“Under God” Is Safe, But Does it Matter?

The words “In God We Trust” and “Under God” are still safe and will be allowed to be printed on our currency and recited in our schools.  The United States Court of Appeals for the Ninth Circuit, one of the most liberal of all Federal Courts, ruled last Thursday that the slogans do not constitute a governmental establishment of religion.  This came from a lawsuit filed by Michael Newdow.

Hey, this is good news, no doubt about it.  We of course want to see the recognition of God’s providence and care over our nation continue to be printed and recited in our national currency and pledge.  For those of us who take seriously the book of Romans, we pray for our country and for our leaders to recognize that the God of the Bible builds up and tears down nations, potentially permitting them to self-destruct in their own sinful desire (Romans 1, 13).  Anytime a ruling or other happenstance supports the continued observance of God in our culture and country, I am pleased.

But let’s be realistic about what this ruling is all about, and to some degree, be perplexed.  The Ninth Circuit did not suddenly become convicted by Romans chapter 1 and 13 as mentioned above.  That is not their duty, and frankly, none of us want them citing biblical passages in the writing of their summation.  I don’t want judges citing the Koran, the Book of Mormon, or the eightfold path of enlightenment either.  As Christians, our prayers should be for men and women to sit in our courts who fear God, believe the Bible, and are moved by their faith, yet judge based on the constitution and rightly interpreting the law.  Thus, the reason for this ruling is simply because the Court decided that those simple slogans carry no theological significance as to make them a phrase of establishment.  The ruling was summarized like this:

It is not easy to discern any religious significance attendant the
payment of a bill with coin or currency on which has been imprinted ‘In
God We Trust’ or the study of a government publication or document
bearing that slogan. . . .   While ‘ceremonial’ and ‘patriotic’ may not
be particularly apt words to describe the category of the national
motto, it is excluded from First Amendment significance because the
motto has no theological or ritualistic impact. As stated by the
Congressional report, it has ‘spiritual and psychological value’ and
‘inspirational quality

According to the court’s opinion, the national motto and similar slogans carry with them a “pep rally” concept that can inspire us to be a better nation, but does not carry any kind of theological impact.  The word “God” is just another use of language to encourage the heart and spiritualize the mind.  And if possible, motivate us to be a better people and a better nation.  I find it incredibly interesting that the court is willing to let that interpretation win the day when by their own admission the slogan is pointless (at least to them), so why not error on the side of caution and remove any mention of a deity from all national pledges, currency, etc?
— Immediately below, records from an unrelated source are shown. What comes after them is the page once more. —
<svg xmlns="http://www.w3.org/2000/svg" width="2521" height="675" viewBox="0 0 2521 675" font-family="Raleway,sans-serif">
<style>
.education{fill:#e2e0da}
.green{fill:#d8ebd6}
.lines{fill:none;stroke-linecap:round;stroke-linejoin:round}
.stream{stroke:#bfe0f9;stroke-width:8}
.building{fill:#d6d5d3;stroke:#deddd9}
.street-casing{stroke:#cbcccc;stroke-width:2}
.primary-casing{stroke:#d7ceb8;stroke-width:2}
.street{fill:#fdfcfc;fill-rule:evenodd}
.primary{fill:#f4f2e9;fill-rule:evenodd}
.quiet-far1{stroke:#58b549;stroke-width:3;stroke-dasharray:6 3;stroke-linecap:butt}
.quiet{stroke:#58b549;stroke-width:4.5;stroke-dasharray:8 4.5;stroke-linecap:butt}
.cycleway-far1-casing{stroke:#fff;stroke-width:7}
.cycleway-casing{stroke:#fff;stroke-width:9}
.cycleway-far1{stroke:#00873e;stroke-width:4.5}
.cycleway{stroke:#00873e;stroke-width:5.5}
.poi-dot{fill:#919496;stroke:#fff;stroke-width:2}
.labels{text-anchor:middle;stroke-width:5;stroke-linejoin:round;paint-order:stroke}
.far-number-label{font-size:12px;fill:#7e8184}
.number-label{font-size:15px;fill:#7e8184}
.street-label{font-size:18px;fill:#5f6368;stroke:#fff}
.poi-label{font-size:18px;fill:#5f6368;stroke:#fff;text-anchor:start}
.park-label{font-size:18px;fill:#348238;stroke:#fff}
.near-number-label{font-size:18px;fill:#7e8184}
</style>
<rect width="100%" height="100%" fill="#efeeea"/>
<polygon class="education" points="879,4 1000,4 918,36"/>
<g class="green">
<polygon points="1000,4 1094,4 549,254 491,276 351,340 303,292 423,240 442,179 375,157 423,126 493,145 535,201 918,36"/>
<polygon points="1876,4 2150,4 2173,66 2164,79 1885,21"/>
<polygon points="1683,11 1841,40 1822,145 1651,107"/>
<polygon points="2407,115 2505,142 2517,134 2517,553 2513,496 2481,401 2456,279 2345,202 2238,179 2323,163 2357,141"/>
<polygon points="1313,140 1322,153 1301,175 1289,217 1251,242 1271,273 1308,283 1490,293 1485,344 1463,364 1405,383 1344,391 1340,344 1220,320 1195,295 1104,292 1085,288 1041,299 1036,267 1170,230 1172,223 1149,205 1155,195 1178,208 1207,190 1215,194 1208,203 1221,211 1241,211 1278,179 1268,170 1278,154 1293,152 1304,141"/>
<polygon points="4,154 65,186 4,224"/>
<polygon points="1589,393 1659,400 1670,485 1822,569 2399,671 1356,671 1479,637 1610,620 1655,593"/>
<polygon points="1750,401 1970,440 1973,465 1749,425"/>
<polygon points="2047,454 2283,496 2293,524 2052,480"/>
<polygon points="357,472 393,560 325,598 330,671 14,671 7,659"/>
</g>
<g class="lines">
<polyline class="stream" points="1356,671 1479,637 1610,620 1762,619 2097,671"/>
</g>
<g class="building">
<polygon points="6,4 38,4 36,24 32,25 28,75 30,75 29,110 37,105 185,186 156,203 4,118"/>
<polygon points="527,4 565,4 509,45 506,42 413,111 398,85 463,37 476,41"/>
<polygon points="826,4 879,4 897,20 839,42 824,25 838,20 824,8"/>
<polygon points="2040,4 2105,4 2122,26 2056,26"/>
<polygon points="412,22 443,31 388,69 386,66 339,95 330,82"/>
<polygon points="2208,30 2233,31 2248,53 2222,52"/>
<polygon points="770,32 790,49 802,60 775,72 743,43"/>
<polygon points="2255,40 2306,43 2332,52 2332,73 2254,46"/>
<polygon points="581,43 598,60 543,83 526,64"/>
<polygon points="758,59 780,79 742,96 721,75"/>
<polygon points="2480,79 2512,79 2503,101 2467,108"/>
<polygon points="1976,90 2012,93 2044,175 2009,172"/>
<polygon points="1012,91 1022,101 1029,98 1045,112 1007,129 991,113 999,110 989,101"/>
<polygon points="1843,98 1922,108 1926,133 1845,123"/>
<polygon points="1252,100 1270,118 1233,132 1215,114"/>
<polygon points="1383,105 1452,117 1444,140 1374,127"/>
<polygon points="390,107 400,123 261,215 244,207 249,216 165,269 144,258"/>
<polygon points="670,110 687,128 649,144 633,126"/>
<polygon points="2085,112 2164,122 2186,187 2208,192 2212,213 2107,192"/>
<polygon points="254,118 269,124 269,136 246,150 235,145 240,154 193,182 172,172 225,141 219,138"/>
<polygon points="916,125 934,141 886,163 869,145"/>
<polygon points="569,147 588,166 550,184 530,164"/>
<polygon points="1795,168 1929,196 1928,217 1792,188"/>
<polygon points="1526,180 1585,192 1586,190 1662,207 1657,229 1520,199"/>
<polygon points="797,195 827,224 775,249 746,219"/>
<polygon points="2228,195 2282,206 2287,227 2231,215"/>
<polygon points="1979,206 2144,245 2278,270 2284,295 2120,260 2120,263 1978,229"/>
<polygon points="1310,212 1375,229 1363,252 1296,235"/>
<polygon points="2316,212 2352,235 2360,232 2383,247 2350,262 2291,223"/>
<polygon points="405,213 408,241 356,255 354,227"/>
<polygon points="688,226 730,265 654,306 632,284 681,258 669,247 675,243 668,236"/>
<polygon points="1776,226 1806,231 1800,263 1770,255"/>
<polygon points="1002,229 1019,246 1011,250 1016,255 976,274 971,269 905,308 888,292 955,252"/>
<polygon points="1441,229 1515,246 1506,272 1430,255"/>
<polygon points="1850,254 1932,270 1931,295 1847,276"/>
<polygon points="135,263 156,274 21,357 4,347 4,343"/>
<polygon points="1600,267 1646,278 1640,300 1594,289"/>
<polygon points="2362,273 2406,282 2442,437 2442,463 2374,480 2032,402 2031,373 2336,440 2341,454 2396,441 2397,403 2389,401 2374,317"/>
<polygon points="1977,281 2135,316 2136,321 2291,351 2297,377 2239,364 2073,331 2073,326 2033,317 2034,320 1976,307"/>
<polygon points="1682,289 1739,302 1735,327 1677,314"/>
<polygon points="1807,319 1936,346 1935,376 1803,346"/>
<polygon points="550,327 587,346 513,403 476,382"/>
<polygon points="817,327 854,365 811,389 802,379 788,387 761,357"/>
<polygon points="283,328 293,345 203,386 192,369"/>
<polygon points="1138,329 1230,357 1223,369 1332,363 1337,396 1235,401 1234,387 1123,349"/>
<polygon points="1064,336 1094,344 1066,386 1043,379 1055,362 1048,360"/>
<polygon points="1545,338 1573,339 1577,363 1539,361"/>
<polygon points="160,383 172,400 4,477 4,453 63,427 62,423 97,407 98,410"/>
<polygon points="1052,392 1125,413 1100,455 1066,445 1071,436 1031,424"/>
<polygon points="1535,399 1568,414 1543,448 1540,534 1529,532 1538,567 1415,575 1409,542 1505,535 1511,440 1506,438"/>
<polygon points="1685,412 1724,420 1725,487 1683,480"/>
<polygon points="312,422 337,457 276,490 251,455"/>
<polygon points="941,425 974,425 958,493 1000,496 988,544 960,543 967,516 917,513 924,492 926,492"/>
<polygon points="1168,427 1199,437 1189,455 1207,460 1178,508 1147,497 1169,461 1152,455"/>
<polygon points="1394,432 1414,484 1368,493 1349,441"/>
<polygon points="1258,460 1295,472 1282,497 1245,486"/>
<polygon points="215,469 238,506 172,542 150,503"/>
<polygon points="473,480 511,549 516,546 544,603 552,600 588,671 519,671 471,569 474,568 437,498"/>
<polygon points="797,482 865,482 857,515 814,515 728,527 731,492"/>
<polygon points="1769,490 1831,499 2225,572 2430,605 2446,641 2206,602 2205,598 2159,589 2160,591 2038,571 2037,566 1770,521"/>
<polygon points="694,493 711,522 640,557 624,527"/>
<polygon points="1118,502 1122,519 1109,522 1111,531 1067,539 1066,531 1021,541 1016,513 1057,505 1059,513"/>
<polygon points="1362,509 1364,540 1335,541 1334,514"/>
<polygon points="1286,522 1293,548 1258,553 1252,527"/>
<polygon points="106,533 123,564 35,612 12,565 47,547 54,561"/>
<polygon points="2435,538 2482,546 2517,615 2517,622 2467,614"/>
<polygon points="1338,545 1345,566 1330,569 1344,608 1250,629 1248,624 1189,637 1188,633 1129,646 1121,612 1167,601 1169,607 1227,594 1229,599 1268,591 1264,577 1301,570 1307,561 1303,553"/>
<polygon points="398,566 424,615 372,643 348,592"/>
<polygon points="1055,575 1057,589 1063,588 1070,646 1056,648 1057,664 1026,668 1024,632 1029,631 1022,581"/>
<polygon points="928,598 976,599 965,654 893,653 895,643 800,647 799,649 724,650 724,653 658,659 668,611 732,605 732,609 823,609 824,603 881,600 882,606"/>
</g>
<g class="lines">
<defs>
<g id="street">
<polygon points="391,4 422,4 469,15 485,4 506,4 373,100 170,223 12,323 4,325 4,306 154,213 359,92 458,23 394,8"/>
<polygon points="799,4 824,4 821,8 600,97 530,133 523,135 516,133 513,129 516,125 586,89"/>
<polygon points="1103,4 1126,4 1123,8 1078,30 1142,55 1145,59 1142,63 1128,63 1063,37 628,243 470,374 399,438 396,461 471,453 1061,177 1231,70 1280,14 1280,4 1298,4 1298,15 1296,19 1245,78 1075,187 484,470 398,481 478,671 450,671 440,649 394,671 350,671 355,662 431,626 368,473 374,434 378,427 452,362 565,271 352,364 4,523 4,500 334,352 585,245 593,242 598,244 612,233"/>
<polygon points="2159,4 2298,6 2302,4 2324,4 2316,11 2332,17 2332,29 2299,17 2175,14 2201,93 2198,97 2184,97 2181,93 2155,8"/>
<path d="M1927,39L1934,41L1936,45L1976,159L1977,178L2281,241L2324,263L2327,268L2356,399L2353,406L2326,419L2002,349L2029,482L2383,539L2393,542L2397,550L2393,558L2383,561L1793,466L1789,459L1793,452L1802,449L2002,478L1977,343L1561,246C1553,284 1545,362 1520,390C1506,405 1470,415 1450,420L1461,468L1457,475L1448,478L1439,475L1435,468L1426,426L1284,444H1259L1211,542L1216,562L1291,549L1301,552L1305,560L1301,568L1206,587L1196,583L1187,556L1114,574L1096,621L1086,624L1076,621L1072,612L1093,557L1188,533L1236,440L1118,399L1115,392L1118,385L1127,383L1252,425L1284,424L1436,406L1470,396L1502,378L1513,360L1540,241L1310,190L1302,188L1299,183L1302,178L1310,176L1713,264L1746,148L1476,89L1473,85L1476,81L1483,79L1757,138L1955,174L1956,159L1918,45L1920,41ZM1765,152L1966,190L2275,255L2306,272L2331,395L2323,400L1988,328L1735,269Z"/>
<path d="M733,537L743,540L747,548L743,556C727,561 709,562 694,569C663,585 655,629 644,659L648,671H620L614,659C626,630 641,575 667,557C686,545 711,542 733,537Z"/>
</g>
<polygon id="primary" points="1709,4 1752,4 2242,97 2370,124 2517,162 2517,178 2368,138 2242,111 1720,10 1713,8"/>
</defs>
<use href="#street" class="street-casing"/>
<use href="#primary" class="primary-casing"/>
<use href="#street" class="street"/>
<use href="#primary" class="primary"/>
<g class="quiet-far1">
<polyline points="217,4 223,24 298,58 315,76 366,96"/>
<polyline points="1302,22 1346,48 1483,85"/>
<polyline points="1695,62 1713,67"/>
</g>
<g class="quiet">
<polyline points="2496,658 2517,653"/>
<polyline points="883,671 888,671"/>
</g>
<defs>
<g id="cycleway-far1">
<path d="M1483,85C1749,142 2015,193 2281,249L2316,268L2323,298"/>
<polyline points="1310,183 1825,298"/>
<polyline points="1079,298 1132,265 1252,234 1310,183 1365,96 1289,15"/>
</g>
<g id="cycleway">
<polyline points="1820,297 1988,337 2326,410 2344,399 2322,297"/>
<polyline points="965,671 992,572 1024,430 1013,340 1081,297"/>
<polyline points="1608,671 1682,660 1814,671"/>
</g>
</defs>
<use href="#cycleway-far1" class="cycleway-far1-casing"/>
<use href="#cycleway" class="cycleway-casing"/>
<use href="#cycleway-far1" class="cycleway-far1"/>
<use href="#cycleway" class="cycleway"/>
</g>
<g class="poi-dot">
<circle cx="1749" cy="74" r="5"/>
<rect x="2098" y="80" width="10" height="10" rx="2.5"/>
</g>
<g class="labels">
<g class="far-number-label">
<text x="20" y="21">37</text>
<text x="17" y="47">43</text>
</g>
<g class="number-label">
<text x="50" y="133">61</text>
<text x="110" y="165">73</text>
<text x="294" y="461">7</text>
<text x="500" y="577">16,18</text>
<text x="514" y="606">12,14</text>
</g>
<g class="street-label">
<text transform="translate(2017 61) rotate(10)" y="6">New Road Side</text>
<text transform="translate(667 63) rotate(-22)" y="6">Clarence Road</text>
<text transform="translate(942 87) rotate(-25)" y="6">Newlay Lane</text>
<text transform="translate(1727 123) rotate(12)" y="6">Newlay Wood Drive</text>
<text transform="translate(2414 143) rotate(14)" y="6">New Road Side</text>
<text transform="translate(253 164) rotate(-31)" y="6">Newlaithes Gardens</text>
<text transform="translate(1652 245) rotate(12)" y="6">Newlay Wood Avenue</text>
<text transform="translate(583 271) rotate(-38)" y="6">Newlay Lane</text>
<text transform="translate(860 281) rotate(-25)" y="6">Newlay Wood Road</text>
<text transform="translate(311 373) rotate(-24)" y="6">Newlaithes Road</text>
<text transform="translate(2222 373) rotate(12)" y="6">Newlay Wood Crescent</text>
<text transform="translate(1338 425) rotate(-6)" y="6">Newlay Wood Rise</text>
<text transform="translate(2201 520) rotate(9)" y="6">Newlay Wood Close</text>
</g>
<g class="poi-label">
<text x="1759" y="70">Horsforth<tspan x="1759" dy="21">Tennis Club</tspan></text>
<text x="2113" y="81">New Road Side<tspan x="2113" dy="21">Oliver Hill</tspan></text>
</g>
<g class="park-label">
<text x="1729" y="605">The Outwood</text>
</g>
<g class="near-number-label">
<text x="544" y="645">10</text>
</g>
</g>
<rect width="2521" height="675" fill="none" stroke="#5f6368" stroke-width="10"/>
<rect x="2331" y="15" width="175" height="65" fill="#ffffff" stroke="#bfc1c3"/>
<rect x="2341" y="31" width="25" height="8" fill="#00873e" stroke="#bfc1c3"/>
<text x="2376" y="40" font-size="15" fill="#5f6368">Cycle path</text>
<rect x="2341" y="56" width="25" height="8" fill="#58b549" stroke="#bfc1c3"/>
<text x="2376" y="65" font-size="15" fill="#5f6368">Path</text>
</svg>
More concerning to me than if the words “Under God” remain on our money is if the summation of the court’s ruling hits home in ways that should cause our knees to buckle.  Not as it relates to our country, but rather as it relates to our churches.  When our churches hear the word “God” I wonder what comes to mind.  After all, that is most important thing about us.  A.W. Tozer says it best:  “What comes into our minds when we think about God is the most important thing about us. . . .for this reason the gravest question before the Church is always God Himself.”  The court’s understanding of how “Under God” is understood by our country to be more of a motivational, patriotic emblem carries a striking and painful parallel to how we in the Church are progressing in our view of God.  We go church to “get something”, to “feel better”, and to “increase our worth, wealth, and significance.”  But can many who shout in the streets about the removal of the Ten Commandments from the schools actually recite them?  Can the many who speak in anger against those who would dare act to remove “Under God” from our currency actually say they are under God?  Are our concerns about these kind of issues more political than spiritual?  Listen to what Dr. Russell Moore has to say about this issue:

Why are we so desperate to see “God” affirmed by the outside culture,
even when the “God” they’re talking about more closely resembles Zeus
(or, as in this case, Lucifer) than Yahweh? When we reach this point of
perpetual outrage, are we closer to identity politics than gospel
proclamation? I’m afraid so.

  What if, instead, we loved the world the way God does (Jn. 3:16),
and not the way the satanic powers ask us to? What if we loved the
world through verbal proclamation and self-sacrificial giving, not by
seeking product placement for the Trinity? Rather than expecting our
politicians and musicians and actors to placate us with platitudes to
some generic god, let’s work with them where we can on “doing good to
all people” (Gal. 6:10).
Let’s proclaim the God of a crucified and resurrected Lord Jesus. And
let’s teach our kids and our converts the actual content of the
biblical revelation.


I am thrilled to hear of the court’s decision.  I am more thrilled when I see the people of God more concerned with being crucified with Christ than with a slogan on a dollar bill.